Production Deployment

Dockerfiles and Kubernetes configs for the Zep server, Zep NLP server, and a Postgres database with pgvector installed may be found in the Zep repo.

Many cloud providers, including AWS, now offer managed Postgres services with pgvector installed.

The Zep docker-compose file may be used as a deployment template for other container environments.

Prebuilt containers for both amd64 and arm64 architectures may be found on the Zep Package Repo.

Hardware Requirements

For production deployment planning, please be mindful of the following.

Memory requirements

You will need adequate memory for Zep's NLP and Postgres containers. The amount of memory required will be dictated by:

NLP Server: The number of different embedding models you will be using and the size of these models. See Selecting Embedding Models.
Postgres As the number of documents in your Collections grow and you create indexes over these collections, you will need to ensure that you have adequate memory available. Please see Postgres best practice deployment guides for more information.

Database requirements

Configuration

Zep's Postgres container ships with a default configuration that is suitable for development and testing. For production deployments, you will need to tune your Postgres configuration to your use case. Please see Postgres best practice deployment guides for more information. In particular, you may need to increase maintenance_work_mem and max_parallel_maintenance_workers to ensure that your indexes are created correctly and without timeouts. Other settings may also need to be adjusted in order to provide Postgres with adequate resources to execute vector search queries.

Database Timeouts

Zep limits queries to 10 minutes.

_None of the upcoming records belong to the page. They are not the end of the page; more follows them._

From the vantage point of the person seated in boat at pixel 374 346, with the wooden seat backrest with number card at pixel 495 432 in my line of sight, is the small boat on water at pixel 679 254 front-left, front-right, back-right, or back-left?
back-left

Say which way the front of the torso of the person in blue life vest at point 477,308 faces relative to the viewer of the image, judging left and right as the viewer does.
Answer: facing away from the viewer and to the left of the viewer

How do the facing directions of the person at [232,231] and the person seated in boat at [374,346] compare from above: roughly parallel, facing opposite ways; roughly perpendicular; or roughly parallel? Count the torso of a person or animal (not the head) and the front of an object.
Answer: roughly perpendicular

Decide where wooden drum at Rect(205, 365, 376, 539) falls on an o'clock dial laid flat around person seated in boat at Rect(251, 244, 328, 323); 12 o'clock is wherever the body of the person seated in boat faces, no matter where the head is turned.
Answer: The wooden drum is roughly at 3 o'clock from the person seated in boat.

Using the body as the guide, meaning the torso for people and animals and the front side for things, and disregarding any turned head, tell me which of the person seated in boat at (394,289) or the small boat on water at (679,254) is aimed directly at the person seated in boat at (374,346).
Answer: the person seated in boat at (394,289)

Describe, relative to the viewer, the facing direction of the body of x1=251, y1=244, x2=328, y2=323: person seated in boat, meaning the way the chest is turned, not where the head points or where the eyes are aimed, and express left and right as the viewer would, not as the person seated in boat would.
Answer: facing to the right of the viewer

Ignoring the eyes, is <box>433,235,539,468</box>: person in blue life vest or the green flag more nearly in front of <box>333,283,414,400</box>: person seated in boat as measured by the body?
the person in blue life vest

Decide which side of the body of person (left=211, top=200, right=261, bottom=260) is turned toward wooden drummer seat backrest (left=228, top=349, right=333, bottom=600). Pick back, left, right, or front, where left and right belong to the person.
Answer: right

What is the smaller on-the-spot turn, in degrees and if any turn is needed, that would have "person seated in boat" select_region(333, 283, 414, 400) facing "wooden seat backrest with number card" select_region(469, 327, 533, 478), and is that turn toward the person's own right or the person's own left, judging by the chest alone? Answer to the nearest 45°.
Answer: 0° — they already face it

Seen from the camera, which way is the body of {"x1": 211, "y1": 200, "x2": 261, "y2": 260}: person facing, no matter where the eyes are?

If you're experiencing timeouts building IVFFLAT indexes, you may need to increase the maintenance_work_mem and max_parallel_maintenance_workers settings in your Postgres configuration.

Storage

Zep's Postgres database will require adequate storage for your documents, document vectors, chat message histories, and chat message history vectors. The amount of storage required will be dictated by your use case, the width of your embedding vectors, and other variables.